EXTRAIT:
Verif'

Que sait-on des années géorgiennes de Raphaël Glucksmann ?

Publié le 24 avril 2024 à 14h58

Source : Bonjour !

Jean-Luc Mélenchon ou encore Jordan Bardella attaquent régulièrement l'eurodéputé Raphaël Glucksmann sur ses années passées en Géorgie.
Le leader LFI qualifiant l'ancien président Saakachvili, que Raphaël Glucksmann a conseillé, de "dictateur".
Les Vérificateurs reviennent sur cette période allant de 2009 à 2012.

Tête de liste PS-Place Publique aux élections européennes, Raphaël Glucksmann fait l'objet de critiques de plus en plus nombreuses depuis plusieurs semaines. Au cours d'un récent débat sur France Inter, Jordan Bardella lui a notamment reproché d'avoir "travaillé pour le compte d'intérêts étrangers", au service d'un "président géorgien aujourd'hui en prison".

Le patron du RN n'est pas le seul à cibler Raphaël Glucksmann, puisque Jean-Luc Mélenchon lui impute une "haine des Russes qui l'a conduit à travailler pour le dictateur géorgien Saakachvili, aujourd'hui en prison pour corruption". Les années passées dans le Caucase par l'élu Place Publique lui sont enfin reprochées par les communistes : "Ne lui demandez pas ce qu'il faisait en Géorgie entre 2009 et 2012", peut-on notamment lire sur une récente affiche

Un rôle de conseiller tout sauf "officieux"

DONNÉES FOURNIES:
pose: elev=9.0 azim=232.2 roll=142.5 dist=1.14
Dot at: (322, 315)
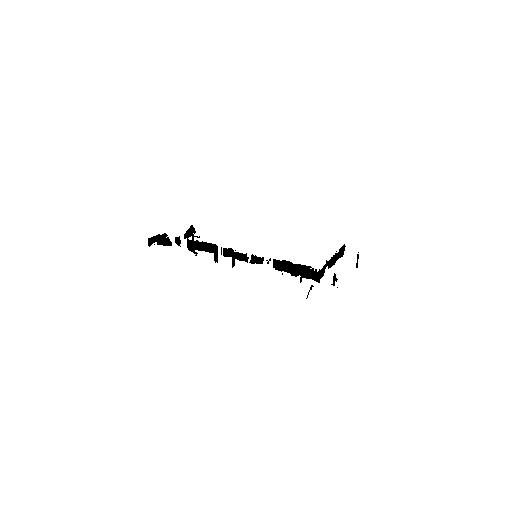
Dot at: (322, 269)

TRAVAIL À FAIRE:
a - Dites si chacune de ces affirmations concorde avec l'extrait, en répondant par oui ou non et en citant les mots de l'extrait qui tranchent : (i) Jordan Bardella a formulé son reproche lors d'un débat sur France Inter ; (ii) l'article a été publié en mai 2024 ; (iii) Raphaël Glucksmann est tête de liste du RN aux élections européennes.
b - Recopiez sans rien changer le passage de l'extrait commençant par « Source : Bonjour » et allant jusqu'à « passées en Géorgie. ».

SOLUTIONS PROPOSÉES:
a -
(i) Oui : « Au cours d'un récent débat sur France Inter ».
(ii) Non : « Publié le 24 avril 2024 à 14h58 ».
(iii) Non : « Tête de liste PS-Place Publique aux élections européennes ».

b -
Source : Bonjour !

Jean-Luc Mélenchon ou encore Jordan Bardella attaquent régulièrement l'eurodéputé Raphaël Glucksmann sur ses années passées en Géorgie.